It is strongly suggested to consider the memory use to the available per-core memory when users request OSC resources for their jobs. See Charging for memory use for more details.
Regular Compute Node
For regular compute node, the physical memory equates to 4.8 GB/core or 192 GB/node; while the usable memory equates to 4761 MB/core or 183 GB/node. See Changes of Default Memory Limits for more discussions.
If your job requests less than a full node (
ppn < 40 ), it may be scheduled on a node with other running jobs. In this case, your job is entitled to a memory allocation proportional to the number of cores requested (4761 MB/core). For example, without any memory request (
mem=XX ), a job that requests
nodes=1:ppn=1 will be assigned one core and should use no more than 4761 MB of RAM, a job that requests
nodes=1:ppn=3 will be assigned 3 cores and should use no more than 14283 MB of RAM, and a job that requests
nodes=1:ppn=40 will be assigned the whole node (40 cores).

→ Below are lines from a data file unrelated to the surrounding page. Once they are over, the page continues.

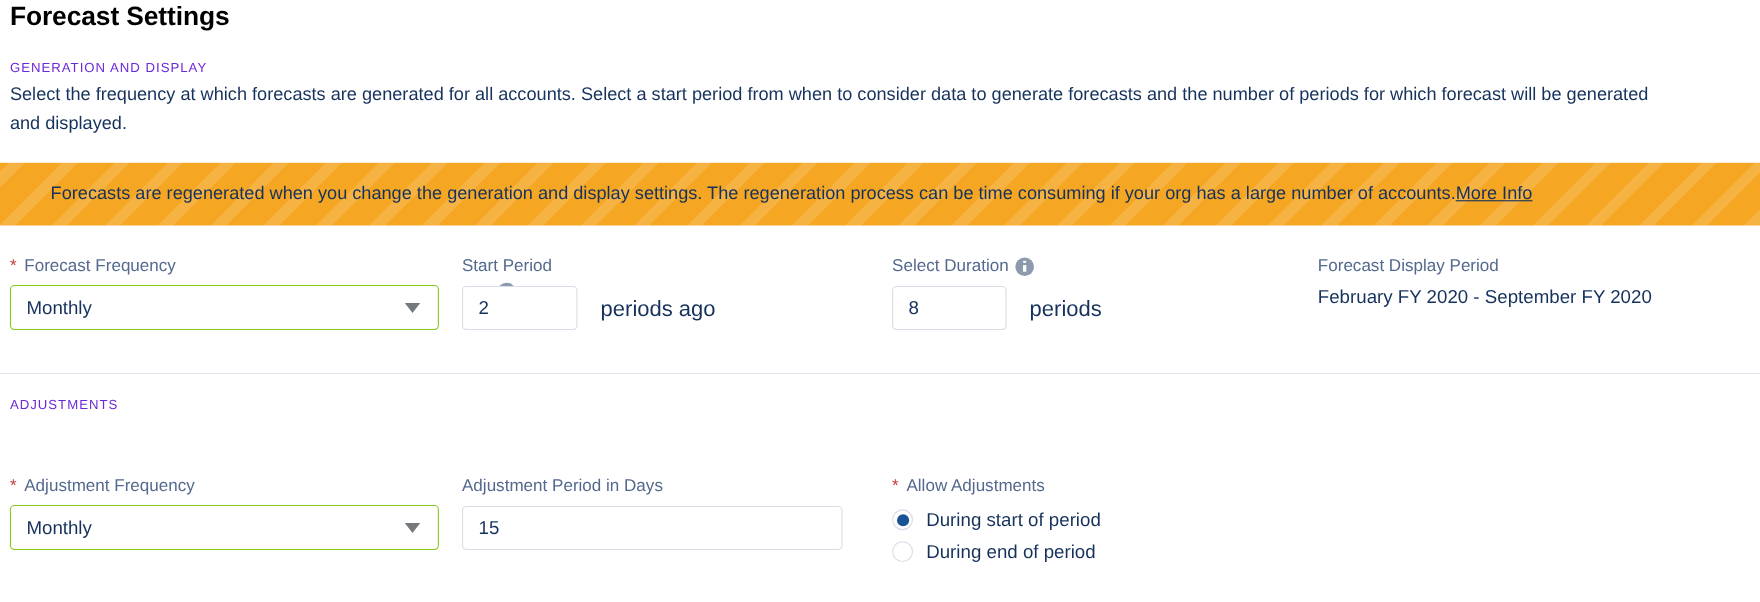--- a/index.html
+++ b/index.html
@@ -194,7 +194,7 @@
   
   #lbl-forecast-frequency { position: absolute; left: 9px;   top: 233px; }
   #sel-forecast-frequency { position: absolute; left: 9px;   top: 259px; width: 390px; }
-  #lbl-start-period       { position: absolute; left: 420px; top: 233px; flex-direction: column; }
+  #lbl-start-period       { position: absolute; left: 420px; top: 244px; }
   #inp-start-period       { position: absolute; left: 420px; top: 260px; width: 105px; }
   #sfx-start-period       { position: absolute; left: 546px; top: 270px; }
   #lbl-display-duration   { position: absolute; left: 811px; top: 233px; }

Please be careful if you include memory request (
mem=XX ) in your job. A job that requests
nodes=1:ppn=1,mem=14283mb will be assigned one core and have access to 14283 MB of RAM, and charged for 3 cores worth of Resource Units (RU). However, a job that requests
nodes=1:ppn=5,mem=14283mB will be assigned 5 cores but have access to only 14283 MB of RAM , and charged for 5 cores worth of Resource Units (RU).
A multi-node job (
nodes > 1 ) will be assigned the entire nodes and charged for the entire nodes regardless of ppn request. For example, a job that requests
nodes=10:ppn=1 will be charged for 10 whole nodes (40 cores/node*10 nodes, which is 400 cores worth of RU).
For GPU node, the physical memory equates to 9.6 GB/core or 384 GB/node; while the memory used by the submit filter equates to 4761 MB/core or 374 GB/node.
For any job that requests more than 183 GB/node but no more than 374 GB/node, the job will be scheduled on the GPU node (which is called 'largemem' queue).
Huge Memory Node
Node sharing is not allowed for huge memory node. A job that requests huge-memory node (
nodes=1:ppn=80,mem=3000GB) will be allocated the entire huge-memory node with 3019 GB of RAM and charged for the whole node (80 cores worth of RU).
In summary, for serial jobs, we will allocate the resources considering both the ppn and memory request if requesting a regular compute or GPU node. For parallel jobs (n>1) or huge memory jobs, we will allocate the entire nodes with the whole memory regardless of ppn request. Below is the summary of the physical and usable memory of different types of nodes on Pitzer. To manage and monitor your memory usage, please refer to Out-of-Memory (OOM) or Excessive Memory Usage.
|Type of node||Physical Memory||Usable Memory|
|Regular compute||Per core||4.8 GB||4761 MB|
|Per node||192 GB (40 cores)||183 GB|
|GPU||Per core||9.6 GB||4761 MB|
|Per node||384 GB (40 cores)||374 GB|
|Huge memory||Per core||37.5 GB||n/a|
|Per node||3 TB (80 cores)||3019 GB|
There are 2 GPUs per node on Pitzer.
For serial jobs, we will allow node sharing on GPU nodes so a job may request any number of cores (up to 40) and either 1 or 2 GPUs (
nodes=1:ppn=XX: gpus=1 or gpus=2 )
For parallel jobs (n>1), we will not allow node sharing. A job may request 1 or 2 GPUs (
gpus=1 or gpus=2 ) but both GPUs will be allocated to the job.
Here are the queues available on Pitzer:
|Name||Max walltime||nodes available||min job size||max job size||notes|
|Serial||168 hours||Available minus reservations||1 core||1 node|
|Longserial||336 hours||Available minus reservations||1 core||1 node||Restricted access|
|Parallel||96 hours||Available minus reservations||2 nodes||40 nodes|
|Longparallel||TBD||Available minus reservations||2 nodes||TBD||Restricted access|
|Hugemem||168 hours||4 nodes||1 node||1 node|
|Parallel hugemem||TBD||4 nodes||2 nodes||4 nodes||Do not support for now|
|Debug-regular||1 hour||6 nodes||1 core||2 nodes||
|Debug-GPU||1 hour||2 nodes||1 core||2 nodes||
|Soft Max Running Job limit||Hard Max Running Job Limit||Max Core Limit|
The soft and hard max limits above apply depending on different system resource availability. If resources are scarce, then the soft max limit is used to increase the fairness of allocating resources. Otherwise, if there are idle resources, then the hard max limit is used to increase system utilization.
An individual user can have up to the max concurrently running jobs and/or up to the max processors/cores in use.
However, among all the users in a particular group/project, they can have up to the max concurrently running jobs and/or up to the max processors/cores in use.